◆ **Exercise**
Beginning with the line that contains "coelhinho fofinho!" in the material below, print each line exactly until the line that contains "levei uma florzinha." has been printed, then stop.

◆ **Study material**
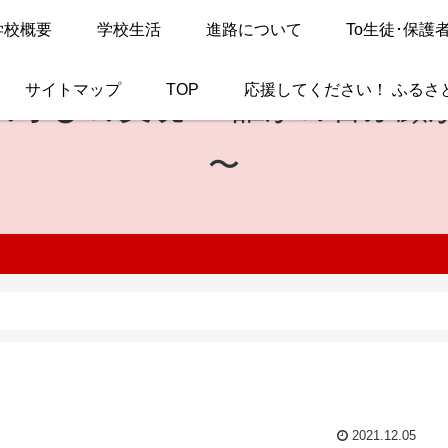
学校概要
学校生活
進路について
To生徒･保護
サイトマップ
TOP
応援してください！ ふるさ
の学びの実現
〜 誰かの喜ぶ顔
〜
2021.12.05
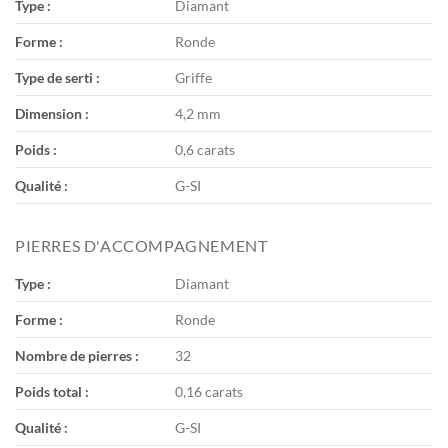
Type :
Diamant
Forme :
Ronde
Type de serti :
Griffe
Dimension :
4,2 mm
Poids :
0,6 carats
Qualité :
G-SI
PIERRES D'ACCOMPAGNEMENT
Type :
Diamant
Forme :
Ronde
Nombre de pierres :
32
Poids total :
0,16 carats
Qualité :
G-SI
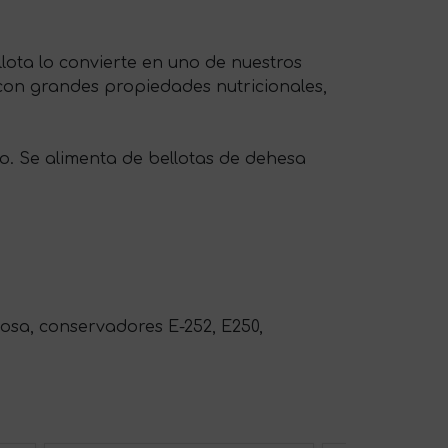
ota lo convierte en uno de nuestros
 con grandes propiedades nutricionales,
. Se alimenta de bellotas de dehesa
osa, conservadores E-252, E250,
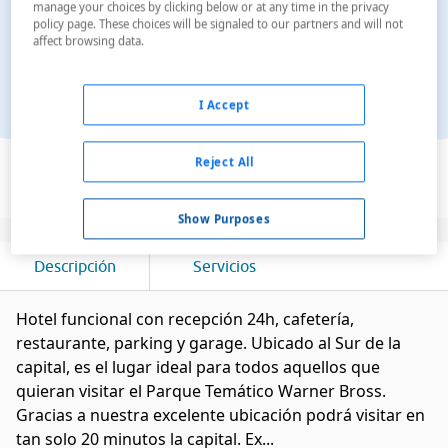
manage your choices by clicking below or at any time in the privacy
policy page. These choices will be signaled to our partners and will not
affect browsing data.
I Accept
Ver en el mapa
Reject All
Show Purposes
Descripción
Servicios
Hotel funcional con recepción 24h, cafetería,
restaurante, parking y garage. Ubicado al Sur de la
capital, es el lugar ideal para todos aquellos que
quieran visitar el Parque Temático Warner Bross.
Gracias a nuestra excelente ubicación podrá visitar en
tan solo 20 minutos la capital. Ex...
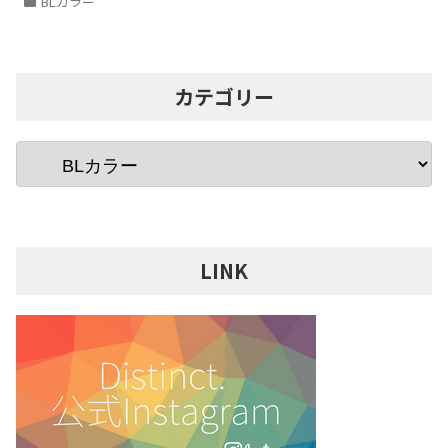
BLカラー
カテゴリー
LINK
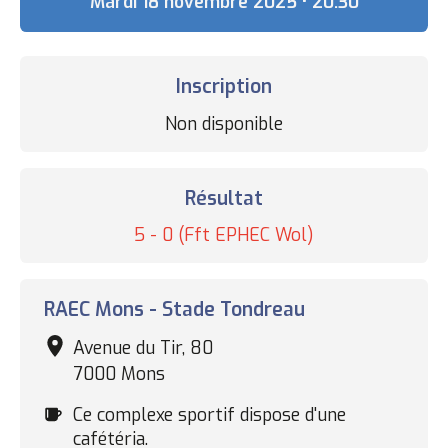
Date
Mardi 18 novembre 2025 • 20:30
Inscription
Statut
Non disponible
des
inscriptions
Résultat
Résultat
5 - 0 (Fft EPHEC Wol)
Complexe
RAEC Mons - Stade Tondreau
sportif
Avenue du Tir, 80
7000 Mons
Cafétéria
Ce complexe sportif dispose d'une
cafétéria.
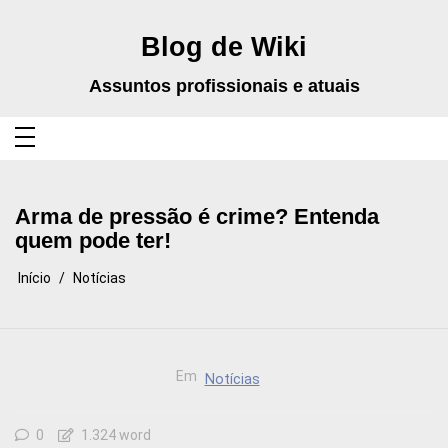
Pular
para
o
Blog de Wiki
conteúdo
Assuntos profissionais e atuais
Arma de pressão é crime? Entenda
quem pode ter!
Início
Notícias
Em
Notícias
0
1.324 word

---

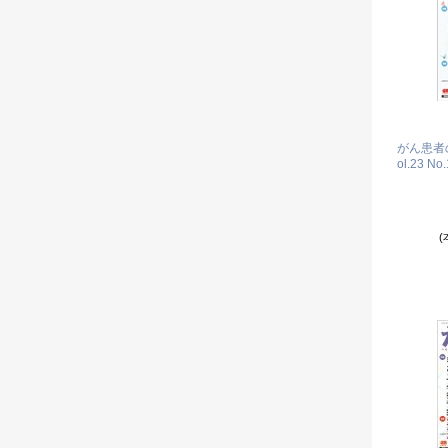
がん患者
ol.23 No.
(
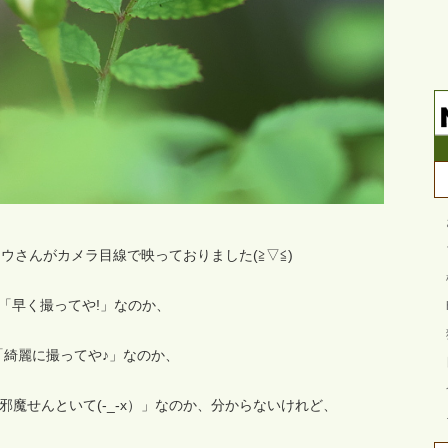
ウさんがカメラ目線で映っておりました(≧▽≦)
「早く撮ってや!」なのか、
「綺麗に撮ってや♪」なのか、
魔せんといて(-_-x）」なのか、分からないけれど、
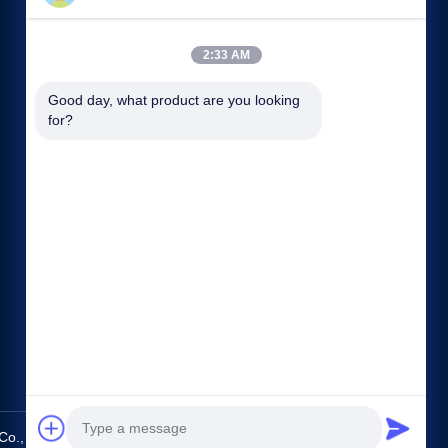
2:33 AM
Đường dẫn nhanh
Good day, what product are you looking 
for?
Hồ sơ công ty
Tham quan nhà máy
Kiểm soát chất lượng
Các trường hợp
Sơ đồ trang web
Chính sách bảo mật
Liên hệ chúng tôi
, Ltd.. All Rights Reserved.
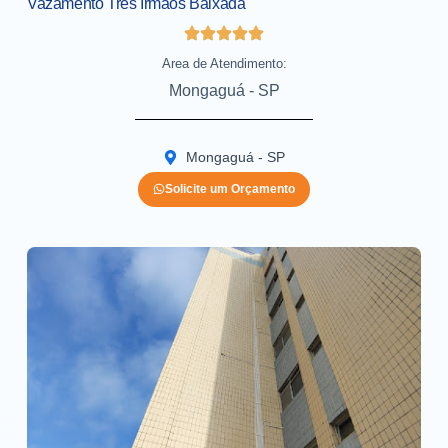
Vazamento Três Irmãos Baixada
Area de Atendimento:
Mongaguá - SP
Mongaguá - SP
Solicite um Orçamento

---

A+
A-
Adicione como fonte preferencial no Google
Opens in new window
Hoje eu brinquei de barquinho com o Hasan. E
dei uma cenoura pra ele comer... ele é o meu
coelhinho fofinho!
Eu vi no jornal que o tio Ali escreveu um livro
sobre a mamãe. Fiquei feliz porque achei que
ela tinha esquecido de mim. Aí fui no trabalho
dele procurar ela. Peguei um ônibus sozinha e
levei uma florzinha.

◆ **Exercise result**
coelhinho fofinho!
Eu vi no jornal que o tio Ali escreveu um livro
sobre a mamãe. Fiquei feliz porque achei que
ela tinha esquecido de mim. Aí fui no trabalho
dele procurar ela. Peguei um ônibus sozinha e
levei uma florzinha.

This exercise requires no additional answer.